Der Kollaps in den USA: ICE an Flughäfen
Im März 2026 stand das Land aufgrund von Haushaltsstreitigkeiten über die Durchsetzung der Einwanderungsgesetze vor einer teilweisen Schließung des Ministeriums für Innere Sicherheit (Department of Homeland Security). Dies führte dazu, dass ICE-Beamte nach dem Ausscheiden der Mitarbeiter der Transportation Security Administration die Sicherheit an Flughäfen übernahmen.
ICE fungiert nun als erste Kontaktstelle für alle Reisenden, was die Grenze zwischen Flughafensicherheit und ethnisch-rassistischer Verfolgung verwischt.
Migrantenwirtschaft: Die ignorierte Realität
Während die globale Rechte Feindseligkeit befördert, offenbaren Daten aus dem Jahr 2024 eine unausweichliche wirtschaftliche Realität: Die Überweisungen in Länder mit niedrigem und mittlerem Einkommen erreichten 656 Milliarden US-Dollar.
In Ländern wie Tonga (41 Prozent des BIP), Tadschikistan (39 Prozent) und Nicaragua (27 Prozent) ist Migration dank der Rücküberweisungen einer der Motoren der Wirtschaft. Mexiko und Indien erhielten 120 Milliarden bzw. 66 Milliarden US-Dollar.
Diese Zahlen übersteigen die öffentliche Entwicklungshilfe (ODA) für Empfängerländer bei weitem. Der Kapitalismus erkennt natürlich ihre Bedeutung und beutet sie aus: Überweisungen kosten Migranten eine Gebühr (im Durchschnitt weltweit 6,4 Prozent) pro Transfer.
Die Lage zu Beginn des Jahres 2026 zeigt, dass wir mit einem tiefgreifenden globalen Wandel konfrontiert sind – und das nicht zum Besseren. Der Tod von Menschen bei ICE-Einsätzen und der neue Rechtsrahmen der EU prägen eine Welt, in der menschliche Mobilität in einem bisher nie dagewesenen Ausmaß kriminalisiert wird.
Dies geschieht vor dem Hintergrund des Erfolgs der globalen Ultrarechten, ihre Ideologie im rechtlichen und politischen Rahmen durchzusetzen – mittels einer Strategie, durch die das Leben von migrantischen Arbeitskräften noch prekärer wird.
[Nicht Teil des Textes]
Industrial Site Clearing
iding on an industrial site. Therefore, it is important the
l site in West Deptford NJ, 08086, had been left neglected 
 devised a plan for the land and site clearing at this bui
Was die Migration betrifft, stehen wir Kräften gegenüber, die das Konzept der universellen Menschenrechte begraben wollen, genau wie sie es mit dem Völkerrecht und der "regelbasierten Weltordnung" tun.
Aus dem Englischen übersetzt von Olga Espín
Über die Autorin: Carmen Navas Reyes ist eine venezolanische Politikwissenschaftlerin. Sie ist Mitglied des internationalen Beirats des Tricontinental Institute for Social Research.
(*) Das Weiße Haus hat bestätigt, dass El Salvador sechs Millionen Dollar für die Inhaftierung von Venezolanern im Hochsicherheitsgefängnis Cecot erhalten hat.